CB: Does it make sense to you to propose a return to the past, and to traditional materials while the world is increasingly spreading an “international style” buildings which are not required to give a more aesthetic strong bond with the culture of the place where built?
EB/TM: Through careful and not nostalgic reading of history and tradition of good build, you can resume an interrupted technology path, giving practicality to a forgotten wisdom and recovering, with contemporary instruments, to give simple answers to basic needs such as living healthily. The sustainability of a material is defined in relation to reducing the minimum terms of its environmental impact related to the life cycle. In short, a material is much more sustainable because the less the energy consumption and waste, and this applies to all stages,...
... from extraction of raw materials to the realization, by cycles of intermediate processing packaging, transportation and distribution, use and consumption and possible reuse or recycling, and lately for its disposal.
CB: Statistics show that one billion people around the world now live in city slums and their numbers are set to double over the next 25 years. Sustainable architecture can play a role in the design of these areas and homes?
EB/TM: The respect for humankind and for the environment in sustainable project planning can be exercised in many different ways.
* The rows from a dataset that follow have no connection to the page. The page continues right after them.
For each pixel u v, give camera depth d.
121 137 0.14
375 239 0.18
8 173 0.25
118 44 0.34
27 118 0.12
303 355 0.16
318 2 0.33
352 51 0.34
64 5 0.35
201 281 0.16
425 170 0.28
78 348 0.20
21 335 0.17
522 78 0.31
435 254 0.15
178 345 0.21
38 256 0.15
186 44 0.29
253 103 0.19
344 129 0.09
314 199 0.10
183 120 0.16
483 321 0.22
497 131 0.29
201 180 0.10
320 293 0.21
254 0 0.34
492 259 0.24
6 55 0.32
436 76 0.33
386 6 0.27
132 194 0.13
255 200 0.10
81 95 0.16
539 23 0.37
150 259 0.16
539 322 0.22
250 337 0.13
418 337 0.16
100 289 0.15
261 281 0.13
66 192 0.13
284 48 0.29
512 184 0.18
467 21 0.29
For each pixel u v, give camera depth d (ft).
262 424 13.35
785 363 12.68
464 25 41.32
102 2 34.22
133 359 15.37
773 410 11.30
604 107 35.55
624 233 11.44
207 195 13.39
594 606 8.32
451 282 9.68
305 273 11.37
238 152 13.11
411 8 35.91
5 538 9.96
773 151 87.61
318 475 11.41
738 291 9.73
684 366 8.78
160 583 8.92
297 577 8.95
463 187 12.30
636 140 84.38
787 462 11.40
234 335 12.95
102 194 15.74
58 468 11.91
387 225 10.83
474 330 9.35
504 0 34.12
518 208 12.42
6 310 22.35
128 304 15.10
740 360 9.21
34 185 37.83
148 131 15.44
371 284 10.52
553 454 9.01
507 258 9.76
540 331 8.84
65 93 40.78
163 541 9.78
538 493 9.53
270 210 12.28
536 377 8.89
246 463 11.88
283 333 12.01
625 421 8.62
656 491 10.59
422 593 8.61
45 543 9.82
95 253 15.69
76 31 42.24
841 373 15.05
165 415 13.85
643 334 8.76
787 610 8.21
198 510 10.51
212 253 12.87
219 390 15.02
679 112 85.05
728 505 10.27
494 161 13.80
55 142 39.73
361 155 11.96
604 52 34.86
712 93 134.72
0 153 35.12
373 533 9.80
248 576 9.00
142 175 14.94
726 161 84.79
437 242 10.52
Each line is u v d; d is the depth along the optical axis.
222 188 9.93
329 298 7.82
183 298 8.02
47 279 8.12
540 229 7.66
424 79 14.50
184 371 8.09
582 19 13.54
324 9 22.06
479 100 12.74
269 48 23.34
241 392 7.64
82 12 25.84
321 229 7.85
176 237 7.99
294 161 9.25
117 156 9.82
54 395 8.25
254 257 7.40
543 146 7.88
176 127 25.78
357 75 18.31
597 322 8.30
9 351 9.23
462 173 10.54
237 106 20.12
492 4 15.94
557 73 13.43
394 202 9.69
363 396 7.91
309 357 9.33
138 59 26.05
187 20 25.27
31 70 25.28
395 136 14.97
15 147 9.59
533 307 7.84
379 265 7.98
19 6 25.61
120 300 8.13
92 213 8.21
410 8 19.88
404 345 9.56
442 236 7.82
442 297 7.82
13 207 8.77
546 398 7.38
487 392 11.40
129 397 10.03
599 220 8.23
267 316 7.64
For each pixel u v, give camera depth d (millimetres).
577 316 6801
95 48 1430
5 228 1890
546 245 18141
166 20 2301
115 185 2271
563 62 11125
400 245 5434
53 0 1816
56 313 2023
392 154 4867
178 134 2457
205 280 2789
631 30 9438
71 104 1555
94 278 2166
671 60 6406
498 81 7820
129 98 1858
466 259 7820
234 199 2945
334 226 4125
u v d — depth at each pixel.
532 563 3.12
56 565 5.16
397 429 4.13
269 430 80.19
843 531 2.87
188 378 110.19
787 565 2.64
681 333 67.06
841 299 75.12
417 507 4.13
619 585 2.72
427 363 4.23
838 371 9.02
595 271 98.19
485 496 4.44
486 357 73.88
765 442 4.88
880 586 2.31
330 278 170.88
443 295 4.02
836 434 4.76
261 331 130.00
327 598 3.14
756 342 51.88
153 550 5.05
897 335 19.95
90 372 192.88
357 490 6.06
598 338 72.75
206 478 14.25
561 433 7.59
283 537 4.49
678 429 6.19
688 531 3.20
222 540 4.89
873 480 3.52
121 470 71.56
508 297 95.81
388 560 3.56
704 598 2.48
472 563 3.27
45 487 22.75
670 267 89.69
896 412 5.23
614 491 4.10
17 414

We aim at improving people’s quality of life, looking to satisfy the needs of wellbeing that are both physical and psychological, and that’s possible by putting first the lives of those living and their safeguard now and in the future.
Using eco-compatible and preferably local materials of natural origin or recycled, a lot can be done to change this, especially in the developing countries where raw naturals materials are abundant and energy is in shortage. We can call it a sort of dematerialisation: less materials in order to obtain the same or better efficiency.